WHAT YOU WILL DO:
Report every line of the records that contains the word "pinky".

-- -- --

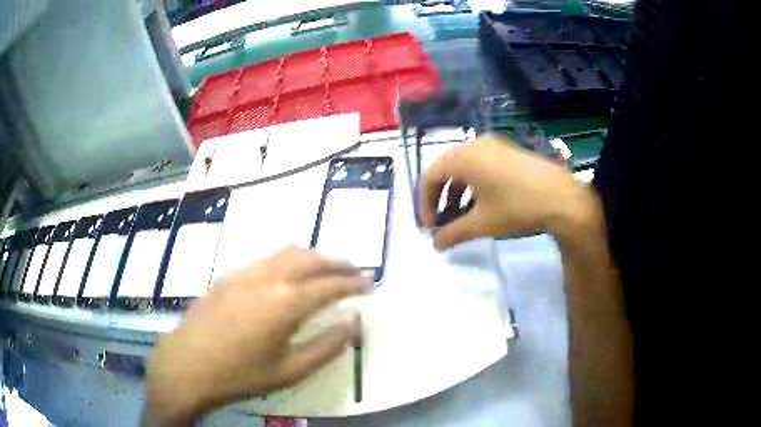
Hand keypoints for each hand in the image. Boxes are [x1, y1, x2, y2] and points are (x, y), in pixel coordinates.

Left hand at [144, 245, 369, 424]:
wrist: (188, 364)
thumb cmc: (241, 374)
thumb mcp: (290, 370)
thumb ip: (327, 346)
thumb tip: (353, 324)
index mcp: (285, 303)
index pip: (330, 285)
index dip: (354, 283)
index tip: (370, 285)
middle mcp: (268, 278)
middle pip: (311, 258)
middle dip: (338, 262)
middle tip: (355, 272)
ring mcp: (245, 272)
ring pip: (288, 252)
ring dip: (313, 257)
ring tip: (326, 270)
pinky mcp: (229, 275)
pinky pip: (267, 259)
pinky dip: (288, 261)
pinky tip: (288, 277)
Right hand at [422, 136, 597, 248]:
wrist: (561, 198)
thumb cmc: (516, 207)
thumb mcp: (482, 223)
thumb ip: (453, 233)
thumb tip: (435, 245)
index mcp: (463, 157)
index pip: (430, 176)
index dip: (425, 203)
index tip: (430, 226)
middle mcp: (475, 145)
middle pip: (446, 169)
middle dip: (440, 198)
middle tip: (442, 221)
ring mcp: (494, 145)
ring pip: (465, 168)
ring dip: (457, 192)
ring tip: (461, 217)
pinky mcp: (508, 151)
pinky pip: (481, 165)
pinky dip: (474, 184)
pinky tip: (481, 205)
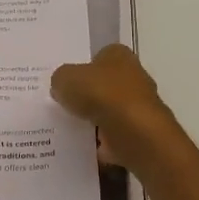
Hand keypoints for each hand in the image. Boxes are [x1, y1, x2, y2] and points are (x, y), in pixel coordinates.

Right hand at [51, 44, 183, 173]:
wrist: (133, 133)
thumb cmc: (101, 94)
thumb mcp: (65, 78)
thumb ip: (60, 79)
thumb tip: (61, 87)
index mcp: (119, 55)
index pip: (99, 56)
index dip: (82, 67)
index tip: (66, 82)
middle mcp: (134, 77)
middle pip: (104, 84)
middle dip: (87, 94)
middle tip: (63, 103)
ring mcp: (138, 106)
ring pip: (108, 111)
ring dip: (92, 119)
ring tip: (66, 126)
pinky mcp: (138, 132)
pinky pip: (111, 135)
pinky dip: (99, 141)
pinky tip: (80, 144)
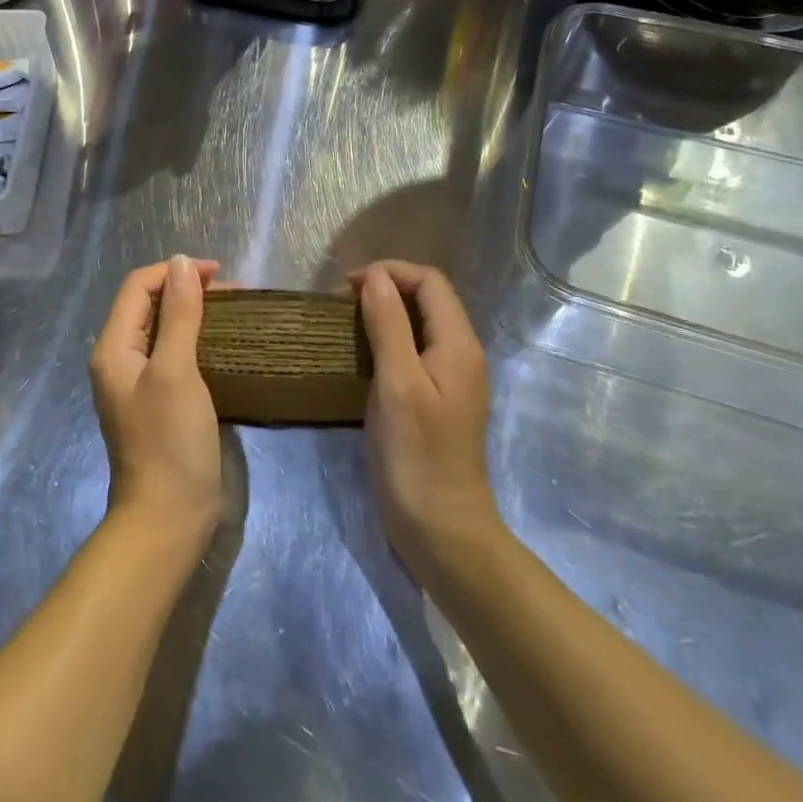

-- -- --

SOLUTION:
pinky mcp: (229, 275)
pinky pip: (267, 259)
pinky dip: (288, 261)
pinky tip: (288, 277)
pinky mcp: (508, 151)
pinky pip: (481, 165)
pinky dip: (474, 184)
pinky tip: (481, 205)
pinky mcp: (138, 132)
pinky pip: (111, 135)
pinky dip: (99, 141)
pinky tip: (80, 144)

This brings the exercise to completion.